Faulkner & Feliciano

Provinciano, inculto e servil à matriz, o brasileiro típico não cultiva os seus talentos. Mas curva-se, com a coluna cervical mais complacente que se conhece, perante os talentos alienígenas. Assim é que não faltam comemorações para rememorar “datas redondas”, se o destinatário da homenagem for um estrangeiro. Já para os tupiniquins, nada como o bom esquecimento. Dois exemplos, sem críticas, pois é óbvio que o americano William Faulkner – 1897-1962 – merece viver para sempre.

Este ano se celebra o cinquentenário de sua morte. E é como se ele nunca tivesse partido, diz Vinicius Jatobá. Com razão. Quem escreveu “Luz em Agosto”-1932, “O Som e a Fúria”-1929, “Absalão-Absalão”-1936, “O Intruso”-1948, “Os Invictos”-1962 entre outros, marcou seu nome na literatura universal. Com razão, foi o Prêmio Nobel de 1949. Rubens Scavone o conheceu pessoalmente, quando esteve em São Paulo e foi recebido por Maria de Lourdes Teixeira e José Geraldo Vieira.

Modestamente, mas também digno de ser lembrado, o jundiaiense José Feliciano de Oliveira também morreu em 1962. Estive em seu enterro. Impressionou-me o homem elegante, de barbas brancas, um monóculo de lentes azuis, como a repousar na urna. Quem poderia imaginar que em 2003 eu ocuparia a mesma cadeira que ele titularizou como imortal da Academia Paulista de Letras?

O mais erudito dos jundiaienses, o mais parisiense dentre os eruditos brasileiros, o autor de ensaios, de projetos de salvação nacional pela educação – já àquele tempo! – o astrônomo que construiu uma torre para melhor observar os astros em sua casa na rua da Consolação, é hoje nome e tutelar de um estabelecimento de ensino em sua terra natal.

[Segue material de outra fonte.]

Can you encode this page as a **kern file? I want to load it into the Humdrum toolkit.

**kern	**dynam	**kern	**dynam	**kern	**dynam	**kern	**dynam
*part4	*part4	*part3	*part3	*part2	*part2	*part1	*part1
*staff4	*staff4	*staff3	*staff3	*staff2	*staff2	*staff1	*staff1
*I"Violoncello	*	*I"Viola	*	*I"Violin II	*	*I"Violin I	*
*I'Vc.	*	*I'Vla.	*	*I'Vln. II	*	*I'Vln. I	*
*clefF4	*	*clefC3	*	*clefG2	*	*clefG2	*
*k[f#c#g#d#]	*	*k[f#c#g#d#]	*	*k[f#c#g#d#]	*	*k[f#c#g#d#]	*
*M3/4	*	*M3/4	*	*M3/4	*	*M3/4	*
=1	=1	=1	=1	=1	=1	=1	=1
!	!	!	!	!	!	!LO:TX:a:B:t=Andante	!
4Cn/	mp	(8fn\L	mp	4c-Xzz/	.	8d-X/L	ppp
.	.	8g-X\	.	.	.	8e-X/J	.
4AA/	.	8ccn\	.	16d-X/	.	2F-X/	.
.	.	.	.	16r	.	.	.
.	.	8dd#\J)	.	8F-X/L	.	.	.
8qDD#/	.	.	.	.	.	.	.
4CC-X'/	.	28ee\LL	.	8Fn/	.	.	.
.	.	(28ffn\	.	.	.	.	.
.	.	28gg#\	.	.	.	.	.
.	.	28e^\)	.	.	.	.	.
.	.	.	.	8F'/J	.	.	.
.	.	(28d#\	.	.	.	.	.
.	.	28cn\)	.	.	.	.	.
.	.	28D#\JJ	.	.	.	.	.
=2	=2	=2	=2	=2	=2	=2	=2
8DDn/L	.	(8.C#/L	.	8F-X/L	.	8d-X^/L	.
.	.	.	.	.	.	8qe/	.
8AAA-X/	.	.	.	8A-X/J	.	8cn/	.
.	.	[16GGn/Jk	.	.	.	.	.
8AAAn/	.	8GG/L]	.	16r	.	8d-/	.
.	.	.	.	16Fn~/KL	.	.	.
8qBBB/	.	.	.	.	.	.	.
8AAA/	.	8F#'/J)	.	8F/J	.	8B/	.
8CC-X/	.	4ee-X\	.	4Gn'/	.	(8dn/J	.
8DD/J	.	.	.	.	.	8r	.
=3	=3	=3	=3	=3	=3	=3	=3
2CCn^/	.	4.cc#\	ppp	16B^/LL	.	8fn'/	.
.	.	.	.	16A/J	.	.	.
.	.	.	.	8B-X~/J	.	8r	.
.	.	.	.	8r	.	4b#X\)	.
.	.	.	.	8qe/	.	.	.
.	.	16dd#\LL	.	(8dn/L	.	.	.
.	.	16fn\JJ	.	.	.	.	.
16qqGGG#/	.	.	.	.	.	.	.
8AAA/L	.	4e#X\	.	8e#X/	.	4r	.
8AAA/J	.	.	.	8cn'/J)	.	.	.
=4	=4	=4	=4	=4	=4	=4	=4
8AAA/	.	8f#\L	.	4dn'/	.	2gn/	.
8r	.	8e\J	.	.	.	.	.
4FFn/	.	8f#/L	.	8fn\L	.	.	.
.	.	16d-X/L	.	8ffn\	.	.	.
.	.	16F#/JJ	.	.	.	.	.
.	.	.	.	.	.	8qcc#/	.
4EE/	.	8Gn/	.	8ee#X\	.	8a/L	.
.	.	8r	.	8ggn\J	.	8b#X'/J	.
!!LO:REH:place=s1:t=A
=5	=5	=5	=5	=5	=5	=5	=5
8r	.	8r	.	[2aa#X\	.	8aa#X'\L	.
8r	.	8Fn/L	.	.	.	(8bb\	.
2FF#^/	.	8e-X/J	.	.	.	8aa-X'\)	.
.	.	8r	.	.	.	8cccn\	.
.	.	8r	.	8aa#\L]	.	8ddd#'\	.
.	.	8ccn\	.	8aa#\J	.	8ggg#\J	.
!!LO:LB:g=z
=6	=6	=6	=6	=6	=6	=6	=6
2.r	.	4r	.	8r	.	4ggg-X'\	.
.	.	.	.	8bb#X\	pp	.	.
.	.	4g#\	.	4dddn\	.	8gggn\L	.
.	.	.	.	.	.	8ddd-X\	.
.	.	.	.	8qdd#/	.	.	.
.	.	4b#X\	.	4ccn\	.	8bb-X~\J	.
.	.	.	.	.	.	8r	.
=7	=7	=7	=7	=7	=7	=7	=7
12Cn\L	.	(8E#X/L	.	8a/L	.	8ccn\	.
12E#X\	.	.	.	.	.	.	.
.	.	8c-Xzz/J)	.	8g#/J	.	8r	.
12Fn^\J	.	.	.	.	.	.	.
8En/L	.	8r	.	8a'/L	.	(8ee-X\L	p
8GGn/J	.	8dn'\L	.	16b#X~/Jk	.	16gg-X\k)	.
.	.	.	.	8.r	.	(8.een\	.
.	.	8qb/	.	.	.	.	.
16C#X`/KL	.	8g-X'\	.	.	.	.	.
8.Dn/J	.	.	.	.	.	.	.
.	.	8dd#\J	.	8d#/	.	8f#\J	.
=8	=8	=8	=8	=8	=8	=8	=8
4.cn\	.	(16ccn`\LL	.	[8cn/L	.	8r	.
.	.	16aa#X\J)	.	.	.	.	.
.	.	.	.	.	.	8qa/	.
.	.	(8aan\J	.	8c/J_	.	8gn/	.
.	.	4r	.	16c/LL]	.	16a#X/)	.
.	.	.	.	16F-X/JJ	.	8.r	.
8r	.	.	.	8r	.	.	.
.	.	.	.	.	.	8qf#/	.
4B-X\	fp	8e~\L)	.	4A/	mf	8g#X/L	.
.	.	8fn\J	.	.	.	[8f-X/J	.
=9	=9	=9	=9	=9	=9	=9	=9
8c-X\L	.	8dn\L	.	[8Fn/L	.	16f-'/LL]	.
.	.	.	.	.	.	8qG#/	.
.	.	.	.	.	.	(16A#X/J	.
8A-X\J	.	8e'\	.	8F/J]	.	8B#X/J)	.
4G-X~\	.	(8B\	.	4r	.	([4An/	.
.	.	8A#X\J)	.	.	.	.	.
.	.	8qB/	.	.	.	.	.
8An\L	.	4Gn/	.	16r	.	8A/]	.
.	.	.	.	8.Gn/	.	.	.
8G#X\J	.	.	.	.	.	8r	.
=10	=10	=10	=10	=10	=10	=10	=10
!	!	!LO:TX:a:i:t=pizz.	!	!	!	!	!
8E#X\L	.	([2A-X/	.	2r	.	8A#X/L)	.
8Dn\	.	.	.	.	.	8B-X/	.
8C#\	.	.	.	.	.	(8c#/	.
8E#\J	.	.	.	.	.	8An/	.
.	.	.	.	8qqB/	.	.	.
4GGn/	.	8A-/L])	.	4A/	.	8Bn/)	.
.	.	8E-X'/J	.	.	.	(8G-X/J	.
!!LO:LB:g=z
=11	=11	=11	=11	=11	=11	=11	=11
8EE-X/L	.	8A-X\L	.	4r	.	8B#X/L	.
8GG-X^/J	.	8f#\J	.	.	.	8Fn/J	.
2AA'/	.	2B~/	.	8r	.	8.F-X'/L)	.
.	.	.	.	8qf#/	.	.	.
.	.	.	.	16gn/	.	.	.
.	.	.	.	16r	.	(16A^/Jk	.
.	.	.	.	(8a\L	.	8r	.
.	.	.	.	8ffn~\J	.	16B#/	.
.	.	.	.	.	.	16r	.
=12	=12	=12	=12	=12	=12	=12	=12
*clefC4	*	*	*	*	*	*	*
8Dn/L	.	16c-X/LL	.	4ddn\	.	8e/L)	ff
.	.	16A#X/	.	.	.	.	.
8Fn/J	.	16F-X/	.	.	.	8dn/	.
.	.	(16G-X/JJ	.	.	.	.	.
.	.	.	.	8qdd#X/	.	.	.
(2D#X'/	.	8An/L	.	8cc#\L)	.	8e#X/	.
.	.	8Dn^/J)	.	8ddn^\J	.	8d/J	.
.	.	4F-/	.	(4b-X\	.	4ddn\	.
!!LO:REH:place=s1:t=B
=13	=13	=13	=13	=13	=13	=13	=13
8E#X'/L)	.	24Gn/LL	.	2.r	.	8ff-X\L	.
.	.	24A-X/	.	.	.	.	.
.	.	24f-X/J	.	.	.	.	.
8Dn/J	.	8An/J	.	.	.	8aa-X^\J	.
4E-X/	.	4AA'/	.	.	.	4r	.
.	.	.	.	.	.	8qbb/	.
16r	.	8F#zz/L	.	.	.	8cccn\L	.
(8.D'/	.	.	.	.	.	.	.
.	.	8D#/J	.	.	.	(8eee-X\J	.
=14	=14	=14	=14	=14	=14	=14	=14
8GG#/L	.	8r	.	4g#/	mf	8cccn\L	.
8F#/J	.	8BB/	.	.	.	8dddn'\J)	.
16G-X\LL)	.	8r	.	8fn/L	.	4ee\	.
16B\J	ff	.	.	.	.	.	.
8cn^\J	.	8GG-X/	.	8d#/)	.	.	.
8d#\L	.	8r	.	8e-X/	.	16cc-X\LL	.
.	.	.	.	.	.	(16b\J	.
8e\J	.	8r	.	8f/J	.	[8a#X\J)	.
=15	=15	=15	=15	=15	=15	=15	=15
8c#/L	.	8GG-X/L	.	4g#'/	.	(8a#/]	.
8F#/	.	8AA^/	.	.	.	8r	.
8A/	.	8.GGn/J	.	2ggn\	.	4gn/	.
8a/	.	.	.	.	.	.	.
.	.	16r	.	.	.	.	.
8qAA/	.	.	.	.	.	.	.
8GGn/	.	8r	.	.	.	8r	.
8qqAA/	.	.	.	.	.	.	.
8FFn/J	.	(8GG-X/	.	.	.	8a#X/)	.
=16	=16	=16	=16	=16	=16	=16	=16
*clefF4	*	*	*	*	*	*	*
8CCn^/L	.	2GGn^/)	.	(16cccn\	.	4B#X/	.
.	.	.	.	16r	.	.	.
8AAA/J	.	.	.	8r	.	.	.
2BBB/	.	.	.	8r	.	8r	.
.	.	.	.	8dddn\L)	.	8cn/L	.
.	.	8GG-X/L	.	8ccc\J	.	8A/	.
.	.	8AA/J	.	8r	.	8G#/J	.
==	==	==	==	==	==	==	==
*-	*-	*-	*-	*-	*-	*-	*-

Por que não as “Semanas José Feliciano de Oliveira” para homenageá-lo como se deve? Por que não mostrar à mocidade brasileira que no início do século XX já se destacava um patrício que, por lecionar na Sorbonne, evidenciava que também dos trópicos podia sair uma fulgurante inteligência e um talento invulgar?

O mea culpa cabe também à Academia Paulista de Letras, que ainda não homenageou o seu fundador, tão modesto que se recusou a aceitar o convite de J.J. de Carvalho, o médico a quem cabe a glória de haver criado a Casa de Cultura Paulista do Largo do Arouche. Só aceitou integrar o sodalício porque J.J. de Carvalho insistiu muito e, mesmo assim, afirmava pretender ser sempre “o último” dentre os acadêmicos.